Met betrekking tot de accountantscontrole stelde de minister de Rekenkamer voor om over de wijze waarop kwaliteitsverbeteringen gestalte zullen worden gegeven, op ambtelijk niveau nadere afspraken te maken. Hierbij zullen de externe adviseur van het Audit Committee en het Ministerie van Financie¨n worden betrokken. Voorts meende zij dat de aanvangsproblemen die zich in 1995 voordeden zich niet in die mate in 1996 zullen voordoen omdat de controle een maand eerder van start is gegaan bij een (met inachtneming van de verplichte vacatureruimte) volledige bezetting van de Departementale Accountantsdienst.
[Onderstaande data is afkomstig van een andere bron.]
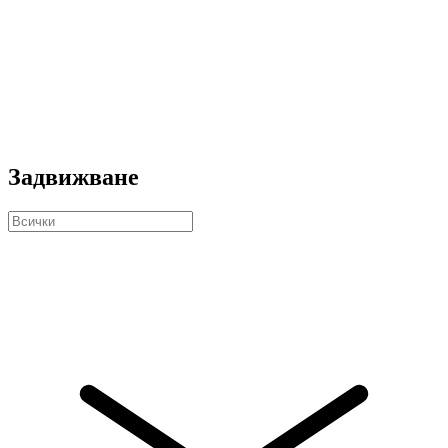
Задвижване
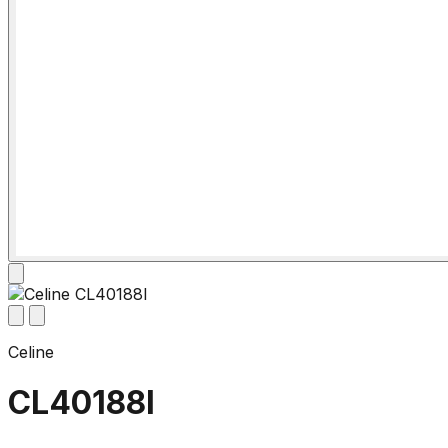
Celine
CL40188I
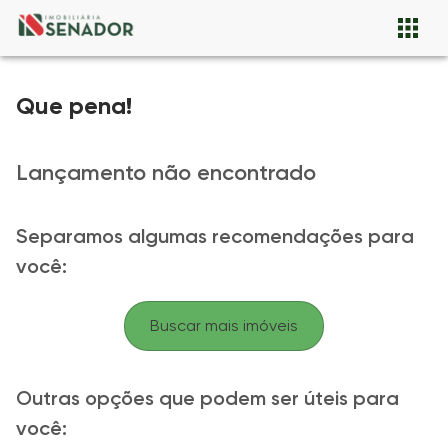
Que pena!
Lançamento não encontrado
Separamos algumas recomendações para
você:
Buscar mais imóveis
Outras opções que podem ser úteis para
você:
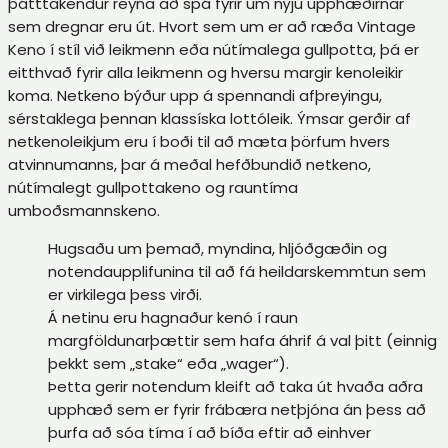
þátttakendur reyna að spá fyrir um nýju upphæðirnar
sem dregnar eru út. Hvort sem um er að ræða Vintage
Keno í stíl við leikmenn eða nútímalega gullpotta, þá er
eitthvað fyrir alla leikmenn og hversu margir kenoleikir
koma. Netkeno býður upp á spennandi afþreyingu,
sérstaklega þennan klassíska lottóleik.
Ýmsar gerðir af
netkenoleikjum eru í boði til að mæta þörfum hvers
atvinnumanns, þar á meðal hefðbundið netkeno,
nútímalegt gullpottakeno og rauntíma
umboðsmannskeno.
Hugsaðu um þemað, myndina, hljóðgæðin og
notendaupplifunina til að fá heildarskemmtun sem
er virkilega þess virði.
Á netinu eru hagnaður kenó í raun
margföldunarþættir sem hafa áhrif á val þitt (einnig
þekkt sem „stake“ eða „wager“).
Þetta gerir notendum kleift að taka út hvaða aðra
upphæð sem er fyrir frábæra netþjóna án þess að
þurfa að sóa tíma í að bíða eftir að einhver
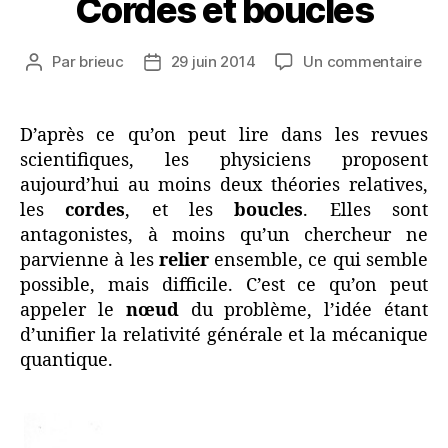
Cordes et boucles
sur
Par
brieuc
29 juin 2014
Un commentaire
Auteur
Date
Cor
de
de
et
l’article
l’article
bou
D’après ce qu’on peut lire dans les revues
scientifiques, les physiciens proposent
aujourd’hui au moins deux théories relatives,
les
cordes
, et les
boucles
. Elles sont
antagonistes, à moins qu’un chercheur ne
parvienne à les
relier
ensemble, ce qui semble
possible, mais difficile. C’est ce qu’on peut
appeler le
nœud
du problème, l’idée étant
d’unifier la relativité générale et la mécanique
quantique.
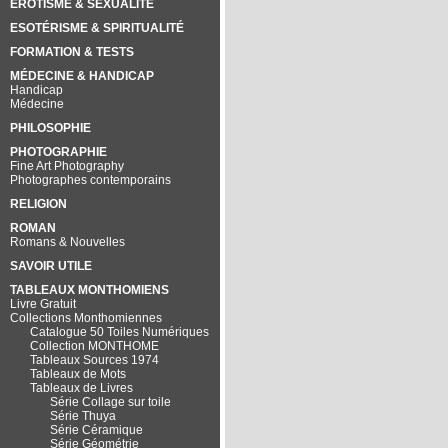
EROTISME & SEXUALITÉ
ESOTÉRISME & SPIRITUALITÉ
FORMATION & TESTS
MÉDECINE & HANDICAP
Handicap
Médecine
PHILOSOPHIE
PHOTOGRAPHIE
Fine Art Photography
Photographes contemporains
RELIGION
ROMAN
Romans & Nouvelles
SAVOIR UTILE
TABLEAUX MONTHOMIENS
Livre Gratuit
Collections Monthomiennes
Catalogue 50 Toiles Numériques
Collection MONTHOME
Tableaux Sources 1974
Tableaux de Mots
Tableaux de Livres
Série Collage sur toile
Série Thuya
Série Céramique
Série Géométrie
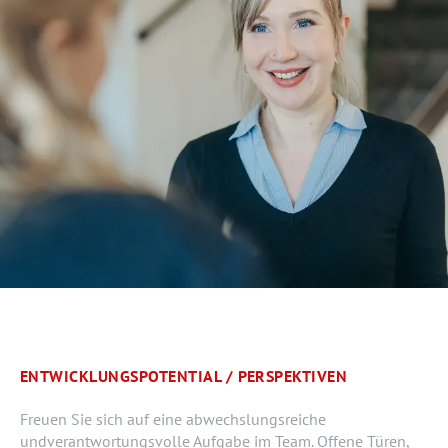
ENTWICKLUNGSPOTENTIAL / PERSPEKTIVEN
Freuen Sie sich auf eine abwechslungsreiche
undverantwortungsvolle Aufgabe im Team. Offene Türen,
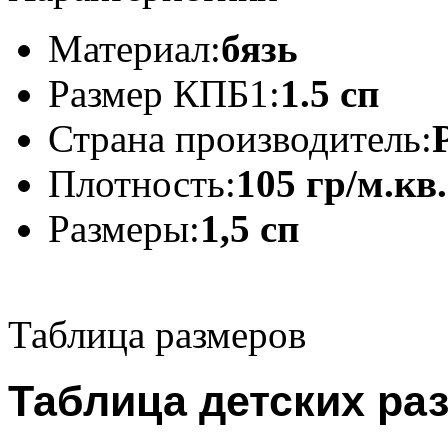
Материал:
бязь
Размер КПБ1:
1.5 сп
Страна производитель:
Плотность:
105 гр/м.кв.
Размеры:
1,5 сп
Таблица размеров
Таблица детских ра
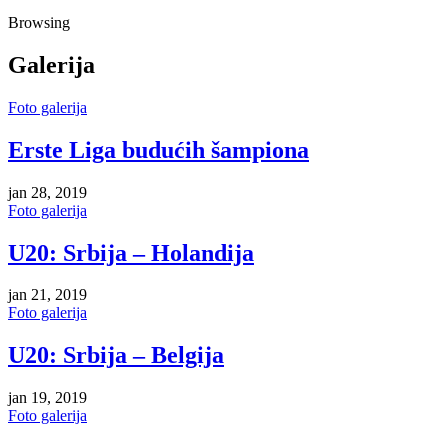
Browsing
Galerija
Foto galerija
Erste Liga budućih šampiona
jan 28, 2019
Foto galerija
U20: Srbija – Holandija
jan 21, 2019
Foto galerija
U20: Srbija – Belgija
jan 19, 2019
Foto galerija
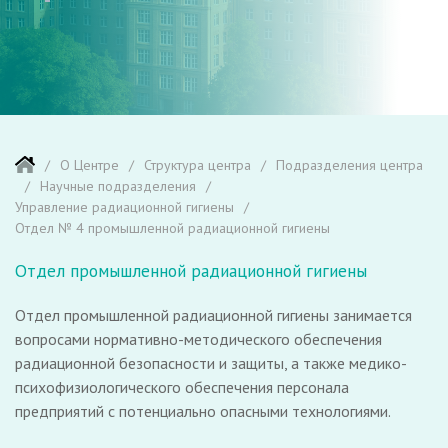
О Центре
Структура центра
Подразделения центра
Научные подразделения
Управление радиационной гигиены
Отдел № 4 промышленной радиационной гигиены
Отдел промышленной радиационной гигиены
Отдел промышленной радиационной гигиены занимается
вопросами нормативно-методического обеспечения
радиационной безопасности и защиты, а также медико-
психофизиологического обеспечения персонала
предприятий с потенциально опасными технологиями.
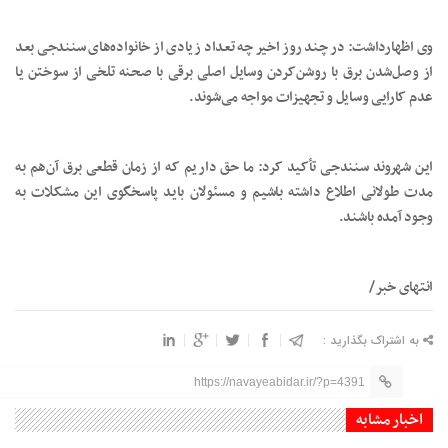
وی اظهارداشت: در چند روز اخیر چه تعداد زیادی از خانواده‌های سنندجی بعد
از وصل‌شدن برق با روشن‌کردن وسایل اصلی برقی با صحنه تلخی از سوختن یا
عدم کارایی وسایل و تجهیزات مواجه می‌شوند.
این شهروند سنندجی تأکید کرد: ما حق داریم که از زمان قطعی برق آن‌هم به
مدت طولانی اطلاع داشته باشیم و مسئولان باید پاسخگوی این مشکلات به
وجود آمده باشند.
انتهای خبر/
به اشتراک بگذارید :
https://navayeabidar.ir/?p=4391
اخبار مشابه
De minister achtte aanvullende controlewerkzaamheden een normaal verschijnsel in het licht van een controleproces dat, gezien de dynamiek en continuı¨teit, wordt gekenmerkt door afwijkingen van het controleplan en de planningsmemoranda en door de aanpassing van de controlemix aan de aangetroffen omstandigheden. Over de, volgens de Rekenkamer, niet tijdig geactualiseerde planningsmemoranda en controleprogramma’s die te laat zijn vastgesteld om de controle 1995 goed te kunnen aansturen merkt de minister op dat voorbijgegaan wordt aan het feit dat deze formeel nog niet vastgestelde planningsmemoranda en dergelijke, als concept bij de controle worden gehanteerd.

De Rekenkamer wijst erop dat de gesignaleerde tekortkomingen in de AO zijn gebaseerd op bevindingen van de departementale accountants-dienst die soms zelfs een lichte achteruitgang heeft vastgesteld. De Rekenkamer wijst er bovendien op dat de minister de geplande afronding van de beschrijving van de herziene werkprocessen wederom naar achteren heeft geschoven.
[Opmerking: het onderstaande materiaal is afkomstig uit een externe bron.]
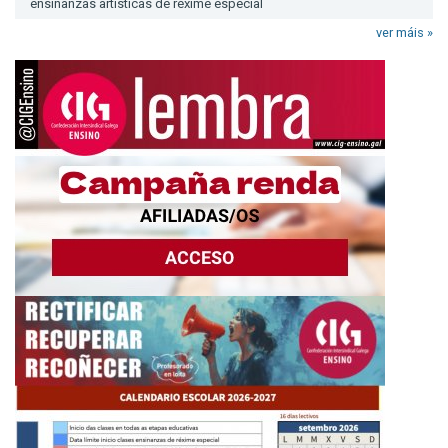
ensinanzas artísticas de réxime especial
ver máis »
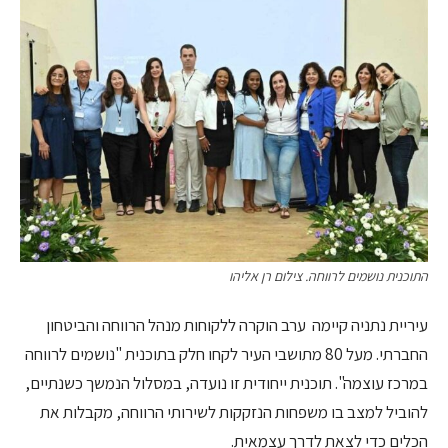
התוכנית נושמים לרווחה. צילום רן אליהו
עיריית נתניה קיימה ערב הוקרה ללקוחות מנהל הרווחה והביטחון
החברתי. מעל 80 מתושבי העיר לקחו חלק בתוכנית "נושמים לרווחה
במרכז עוצמה". תוכנית ייחודית זו נועדה, במסלול הנמשך כשנתיים,
להוביל למצב בו משפחות הנזקקות לשירותי הרווחה, מקבלות את
הכלים כדי לצאת לדרך עצמאית.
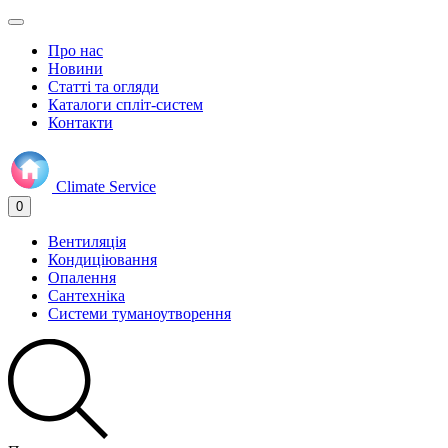
Про нас
Новини
Статті та огляди
Каталоги спліт-систем
Контакти
Climate
Service
0
Вентиляція
Кондиціювання
Опалення
Сантехніка
Системи туманоутворення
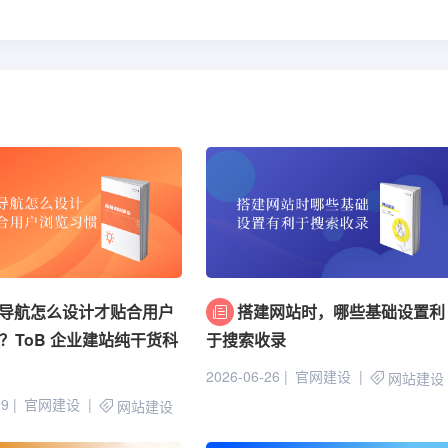
导航怎么设计才贴合用户
搭建网站时，哪些基础设置利
？ToB 企业建站纯干货科
于搜索收录
2026-06-26
官网建设
网站建设
29
官网建设
网站建设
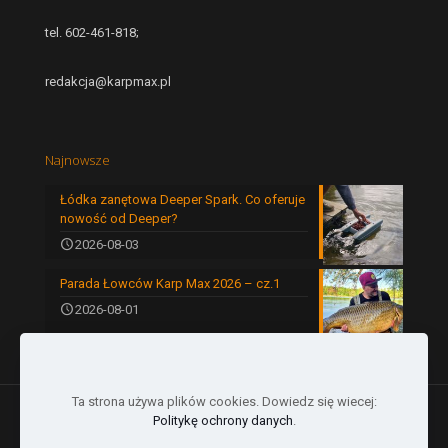
tel. 602-461-818;
redakcja@karpmax.pl
Najnowsze
Łódka zanętowa Deeper Spark. Co oferuje
nowość od Deeper?
2026-08-03
Parada Łowców Karp Max 2026 – cz.1
2026-08-01
Ta strona używa plików cookies. Dowiedz się wiecej:
Politykę ochrony danych
.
Voorts merkt de Rekenkamer op dat de reactie van de minister ten aanzien van de accountantscontrole de indruk wekt alsof het door de Rekenkamer bepleite plan van aanpak reguliere, lopende kwaliteits-verbeteringen in de bedrijfsvoering van de accountantsdienst zou betreffen. De Rekenkamer heeft echter willen wijzen op een structurele tekortkoming bij de accountantsdienst tot uiting komend in het niet halen van de ijkpunten voor kwaliteitsverbetering. Voorts merkt de Rekenkamer op dat zij met het begrip aanvullende werkzaamheden niet de van de oorspronkelijke planning afwijkende controlewerkzaamheden voor ogen heeft gehad. Het ging voor het derde achtereenvolgende jaar om werkzaamheden die door de accountantsdienst in aanvulling op reeds door hen afgesloten controles verricht moeten worden eer de Rekenkamer op deze controles kon steunen.

De Rekenkamer zal in 1996, mede op basis van het door de minister voorgestelde ambtelijke overleg, bijzondere aandacht schenken aan de noodzakelijke verbetering in de administratieve organisatie en de accountantscontrole en zonodig overwegen bezwaar te maken.